Transcribed page contents
----------------------------------------

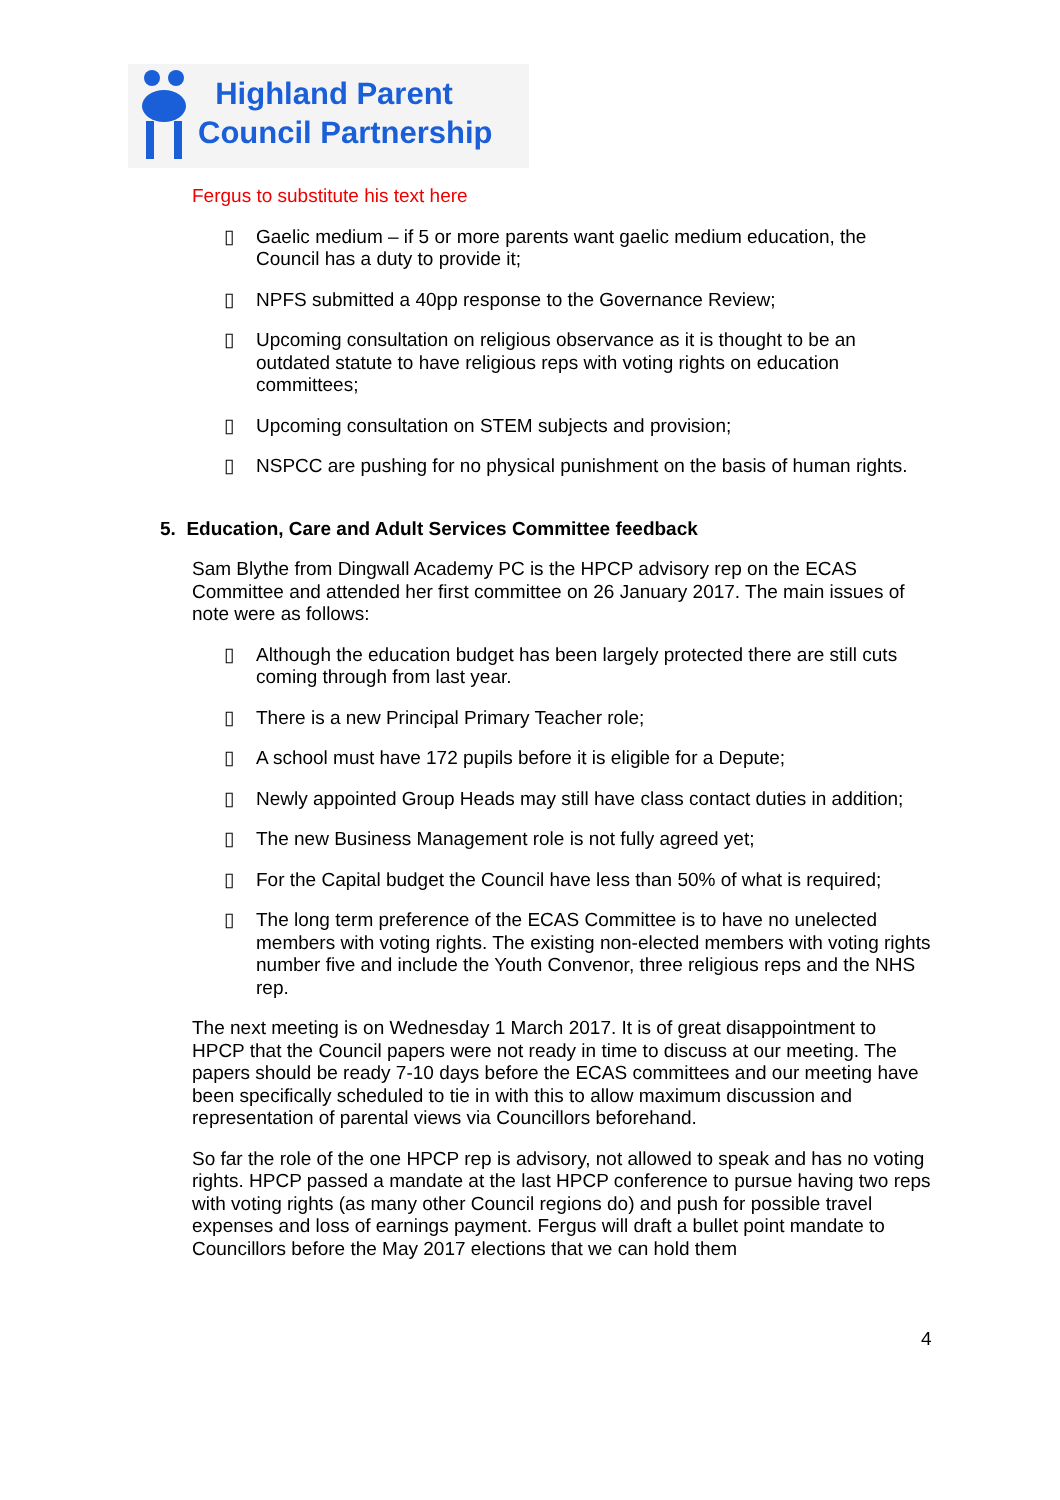Highland Parent
Council Partnership
Fergus to substitute his text here
▯ Gaelic medium – if 5 or more parents want gaelic medium education, the Council has a duty to provide it;
▯ NPFS submitted a 40pp response to the Governance Review;
▯ Upcoming consultation on religious observance as it is thought to be an outdated statute to have religious reps with voting rights on education committees;
▯ Upcoming consultation on STEM subjects and provision;
▯ NSPCC are pushing for no physical punishment on the basis of human rights.
5. Education, Care and Adult Services Committee feedback
Sam Blythe from Dingwall Academy PC is the HPCP advisory rep on the ECAS Committee and attended her first committee on 26 January 2017. The main issues of note were as follows:
▯ Although the education budget has been largely protected there are still cuts coming through from last year.
▯ There is a new Principal Primary Teacher role;
▯ A school must have 172 pupils before it is eligible for a Depute;
▯ Newly appointed Group Heads may still have class contact duties in addition;
▯ The new Business Management role is not fully agreed yet;
▯ For the Capital budget the Council have less than 50% of what is required;
▯ The long term preference of the ECAS Committee is to have no unelected members with voting rights. The existing non-elected members with voting rights number five and include the Youth Convenor, three religious reps and the NHS rep.
The next meeting is on Wednesday 1 March 2017. It is of great disappointment to HPCP that the Council papers were not ready in time to discuss at our meeting. The papers should be ready 7-10 days before the ECAS committees and our meeting have been specifically scheduled to tie in with this to allow maximum discussion and representation of parental views via Councillors beforehand.
So far the role of the one HPCP rep is advisory, not allowed to speak and has no voting rights. HPCP passed a mandate at the last HPCP conference to pursue having two reps with voting rights (as many other Council regions do) and push for possible travel expenses and loss of earnings payment. Fergus will draft a bullet point mandate to Councillors before the May 2017 elections that we can hold them
4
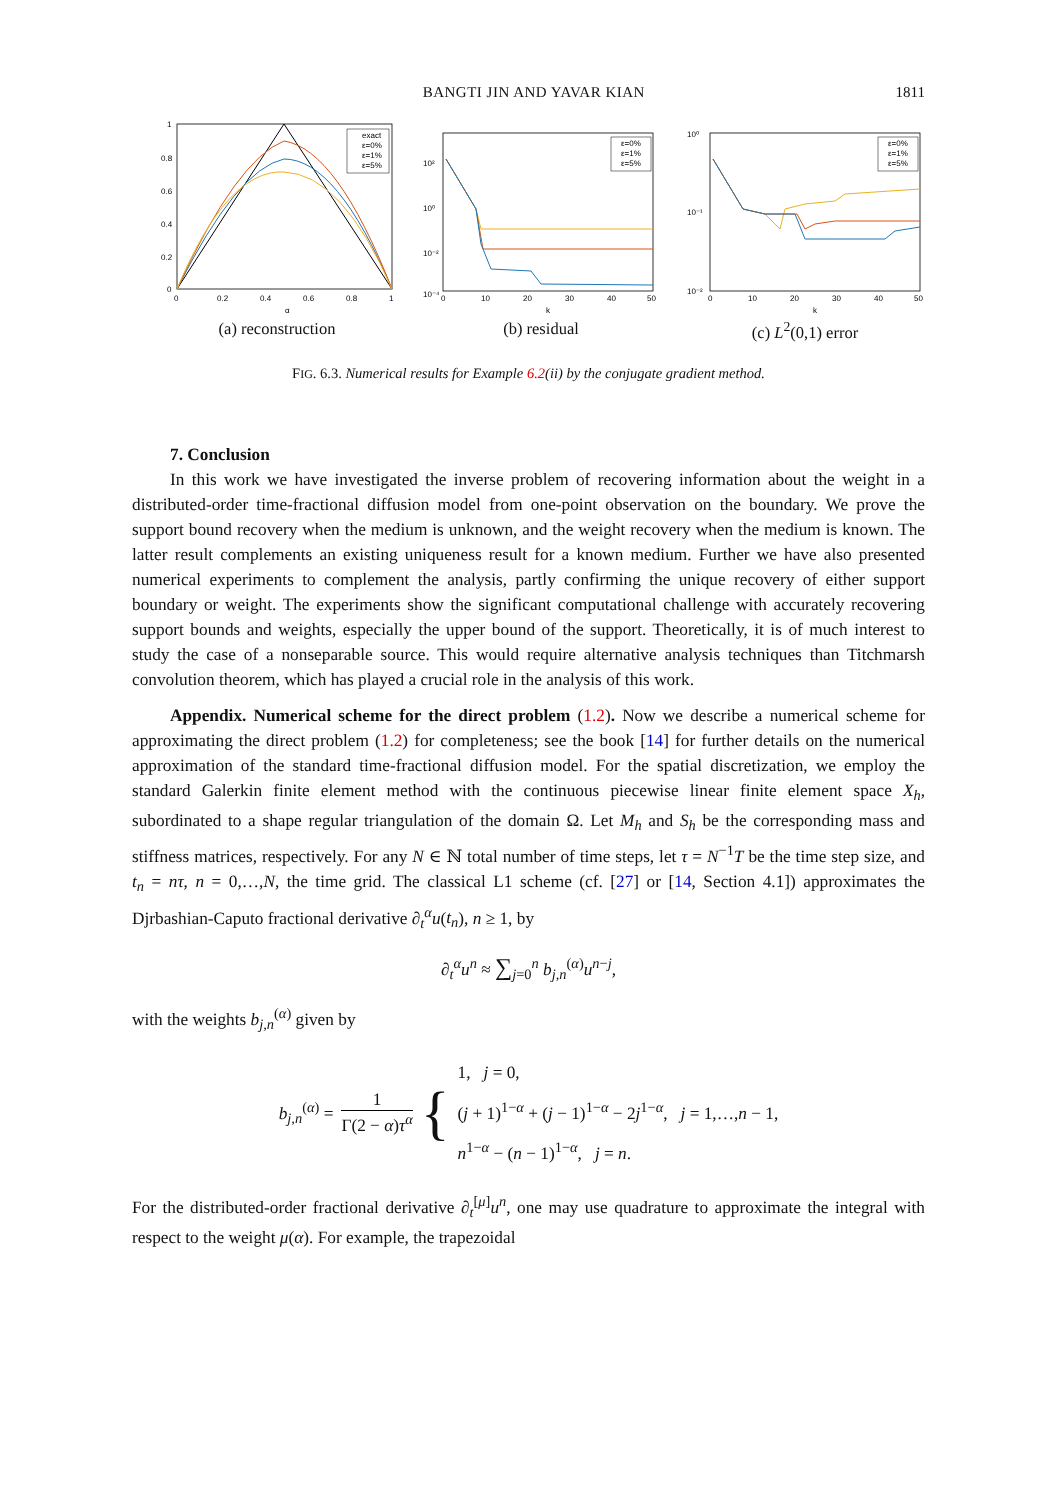BANGTI JIN AND YAVAR KIAN 1811
1
0.8
0.6
0.4
0.2
0
0
0.2
0.4
0.6
0.8
1
α
exact
ε=0%
ε=1%
ε=5%
(a) reconstruction
10²
10⁰
10⁻²
10⁻⁴
0
10
20
30
40
50
k
ε=0%
ε=1%
ε=5%
(b) residual
10⁰
10⁻¹
10⁻²
0
10
20
30
40
50
k
ε=0%
ε=1%
ε=5%
(c) L<sup>2</sup>(0,1) error
FIG. 6.3. Numerical results for Example 6.2(ii) by the conjugate gradient method.
7. Conclusion
In this work we have investigated the inverse problem of recovering information about the weight in a distributed-order time-fractional diffusion model from one-point observation on the boundary. We prove the support bound recovery when the medium is unknown, and the weight recovery when the medium is known. The latter result complements an existing uniqueness result for a known medium. Further we have also presented numerical experiments to complement the analysis, partly confirming the unique recovery of either support boundary or weight. The experiments show the significant computational challenge with accurately recovering support bounds and weights, especially the upper bound of the support. Theoretically, it is of much interest to study the case of a nonseparable source. This would require alternative analysis techniques than Titchmarsh convolution theorem, which has played a crucial role in the analysis of this work.
Appendix. Numerical scheme for the direct problem (1.2). Now we describe a numerical scheme for approximating the direct problem (1.2) for completeness; see the book [14] for further details on the numerical approximation of the standard time-fractional diffusion model. For the spatial discretization, we employ the standard Galerkin finite element method with the continuous piecewise linear finite element space X<sub>h</sub>, subordinated to a shape regular triangulation of the domain Ω. Let M<sub>h</sub> and S<sub>h</sub> be the corresponding mass and stiffness matrices, respectively. For any N ∈ ℕ total number of time steps, let τ = N<sup>−1</sup>T be the time step size, and t<sub>n</sub> = nτ, n = 0,…,N, the time grid. The classical L1 scheme (cf. [27] or [14, Section 4.1]) approximates the Djrbashian-Caputo fractional derivative ∂<sub>t</sub><sup>α</sup>u(t<sub>n</sub>), n ≥ 1, by
∂<sub>t</sub><sup>α</sup>u<sup>n</sup> ≈ ∑<sub>j=0</sub><sup>n</sup> b<sub>j,n</sub><sup>(α)</sup>u<sup>n−j</sup>,
with the weights b<sub>j,n</sub><sup>(α)</sup> given by
b<sub>j,n</sub><sup>(α)</sup> = 1 Γ(2 − α)τ<sup>α</sup> { 1, j = 0,
(j + 1)<sup>1−α</sup> + (j − 1)<sup>1−α</sup> − 2j<sup>1−α</sup>, j = 1,…,n − 1,
n<sup>1−α</sup> − (n − 1)<sup>1−α</sup>, j = n.
For the distributed-order fractional derivative ∂<sub>t</sub><sup>[μ]</sup>u<sup>n</sup>, one may use quadrature to approximate the integral with respect to the weight μ(α). For example, the trapezoidal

----------------------------------------

# Work to complete
Every line above in the stretch from the one with "So far the role" through the one with "7. Conclusion" is to be transcribed exactly, ends included. No picture is copied.

# Answer section
So far the role of the one HPCP rep is advisory, not allowed to speak and has no voting rights. HPCP passed a mandate at the last HPCP conference to pursue having two reps with voting rights (as many other Council regions do) and push for possible travel expenses and loss of earnings payment. Fergus will draft a bullet point mandate to Councillors before the May 2017 elections that we can hold them
4
BANGTI JIN AND YAVAR KIAN 1811
1
0.8
0.6
0.4
0.2
0
0
0.2
0.4
0.6
0.8
1
α
exact
ε=0%
ε=1%
ε=5%
(a) reconstruction
10²
10⁰
10⁻²
10⁻⁴
0
10
20
30
40
50
k
ε=0%
ε=1%
ε=5%
(b) residual
10⁰
10⁻¹
10⁻²
0
10
20
30
40
50
k
ε=0%
ε=1%
ε=5%
(c) L<sup>2</sup>(0,1) error
FIG. 6.3. Numerical results for Example 6.2(ii) by the conjugate gradient method.
7. Conclusion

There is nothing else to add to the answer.